About the Ship's Name:
Dudley Wright Knox, born 21 June 1877 in Fort Walla Walla, Wash., graduated from the U.S. Naval Academy 5 June 1896. During the Spanish-American War he served on board screw steamer MAPLE, a tender, in Cuban waters. He commanded gunboats ALBANY and IRIS during the Philippine Insurrection and the latter during the Chinese Boxer Rebellion. He then commanded three of the Navy’s first destroyers: SHUBRICK (Torpedo Boat No. 31), WILKES (Torpedo Boat No. 35) and DECATUR (DD 5) before commanding the First Torpedo Flotilla. During the cruise of the "Great White Fleet", sent around the world by President Theodore Roosevelt, he was ordnance officer of battleship NEBRASKA (BB 14). In the years before World War I, he was Fleet Ordnance Officer in both Atlantic and Pacific, served the Office of Naval Intelligence, and commanded the Guantanamo Bay Naval Station. In November 1917, he joined the staff of Admiral Sims, Commander of U.S. Naval Forces in European Waters, and earned the Navy Cross for "distinguished service" serving as Aide in the Planning Section, and later in the Historical Section. He was promoted to Captain 1 February 1918.

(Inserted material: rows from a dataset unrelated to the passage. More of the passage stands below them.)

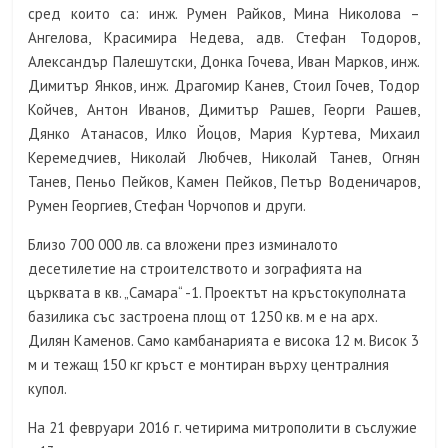
сред които са: инж. Румен Райков, Мина Николова –
Ангелова, Красимира Недева, адв. Стефан Тодоров,
Александър Палешутски, Донка Гочева, Иван Марков, инж.
Димитър Янков, инж. Драгомир Канев, Стоил Гочев, Тодор
Койчев, Антон Иванов, Димитър Рашев, Георги Рашев,
Дянко Атанасов, Илко Йоцов, Мария Куртева, Михаил
Керемедчиев, Николай Любчев, Николай Танев, Огнян
Танев, Пеньо Пейков, Камен Пейков, Петър Воденичаров,
Румен Георгиев, Стефан Чорчопов и други.
Близо 700 000 лв. са вложени през изминалото
десетилетие на строителството и зографията на
църквата в кв. „Самара“ -1. Проектът на кръстокуполната
базилика със застроена площ от 1250 кв. м е на арх.
Дилян Каменов. Само камбанарията е висока 12 м. Висок 3
м и тежащ 150 кг кръст е монтиран върху централния
купол.
На 21 февруари 2016 г. четирима митрополити в съслужие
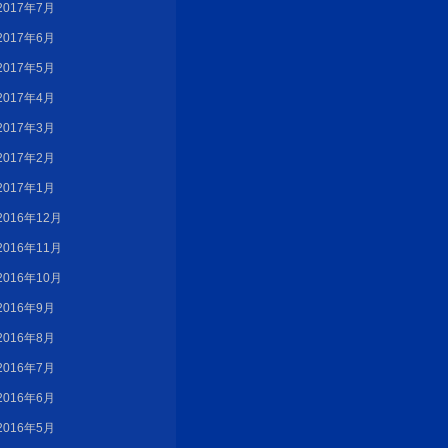
2017年7月
2017年6月
2017年5月
2017年4月
2017年3月
2017年2月
2017年1月
2016年12月
2016年11月
2016年10月
2016年9月
2016年8月
2016年7月
2016年6月
2016年5月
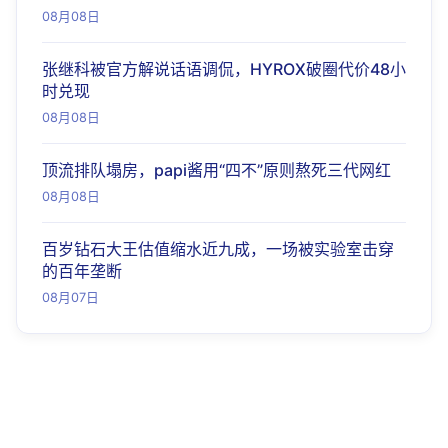
08月08日
张继科被官方解说话语调侃，HYROX破圈代价48小
时兑现
08月08日
顶流排队塌房，papi酱用“四不”原则熬死三代网红
08月08日
百岁钻石大王估值缩水近九成，一场被实验室击穿
的百年垄断
08月07日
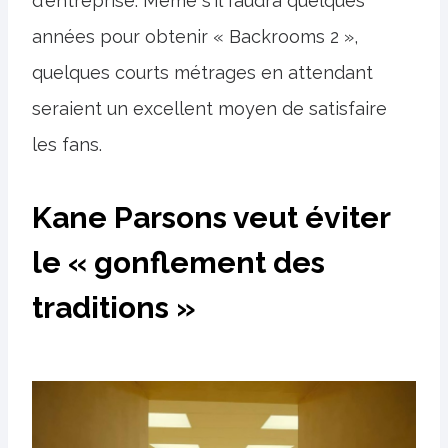
d'entreprise. Même s'il faudra quelques
années pour obtenir « Backrooms 2 »,
quelques courts métrages en attendant
seraient un excellent moyen de satisfaire
les fans.
Kane Parsons veut éviter
le « gonflement des
traditions »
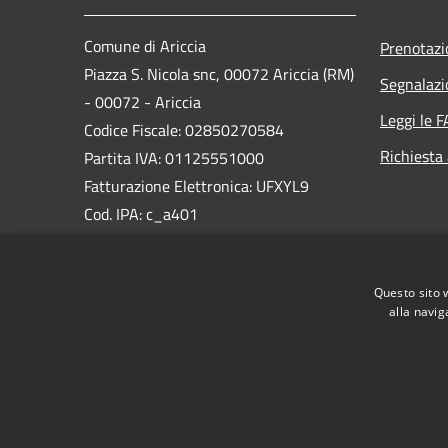
Comune di Ariccia
Prenotaz
Piazza S. Nicola snc, 00072 Ariccia (RM)
Segnalazi
- 00072 - Ariccia
Leggi le 
Codice Fiscale: 02850270584
Richiesta
Partita IVA: 01125551000
Fatturazione Elettronica: UFXYL9
Cod. IPA: c_a401
PEC:
protocollo@pec.comunediariccia.it
Questo sito 
Centralino Unico: 06934851
alla navig
RSS
Accessibilità
Privacy
Cookie
Mappa de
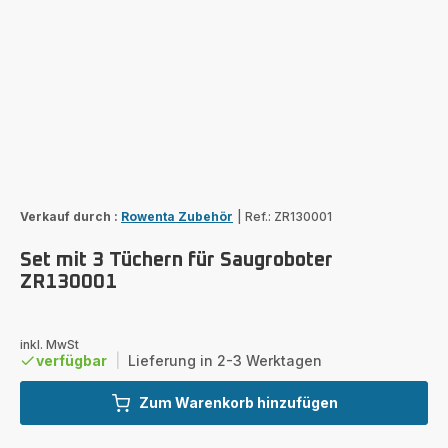
Verkauf durch :
Rowenta Zubehör
|
Ref.: ZR130001
Set mit 3 Tüchern für Saugroboter
ZR130001
inkl. MwSt
verfügbar
|
Lieferung in 2-3 Werktagen
Zum Warenkorb hinzufügen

After returning to the United States in March 1919 for a year on the faculty of the Naval War College, he successively commanded armored cruiser BROOKLYN (ACR 3) and protected cruiser CHARLESTON (C 22) before resuming duty in the Office of the Chief of Naval Operations.
Transferred to the Retired List of the Navy 20 October 1921, he continued active duty simultaneously serving as Officer in Charge, Office of Naval Records and Library, and as Curator for the Navy Department. Early in World War II, he was assigned important, additional duty as Deputy Director of Naval History. For a quarter of a century his leadership inspired diligence, efficiency, and initiative while he guided, improved, and expanded the Navy's archival and historical operations. During his tenure he contributed a written legacy that honored both the Nation and the Navy.
A master of content and style, his clear writings include "The Eclipse of American Sea Power" (1922) ; "The Naval Genius of George Washington" (1932) ; and "A History of the United States Navy" (1936), the latter recognized as "the best one-volume history of the United States Navy in existence." Advanced to Commodore 2 November 1945, he was awarded the Legion of Merit for "exceptionally meritorious conduct" while directing the correlation and preservation of accurate records of the U.S. naval operations in World War II, thus protecting this vital information for posterity.
Commodore Knox was relieved of all active duty 26 June 1946. He died 11 June 1960.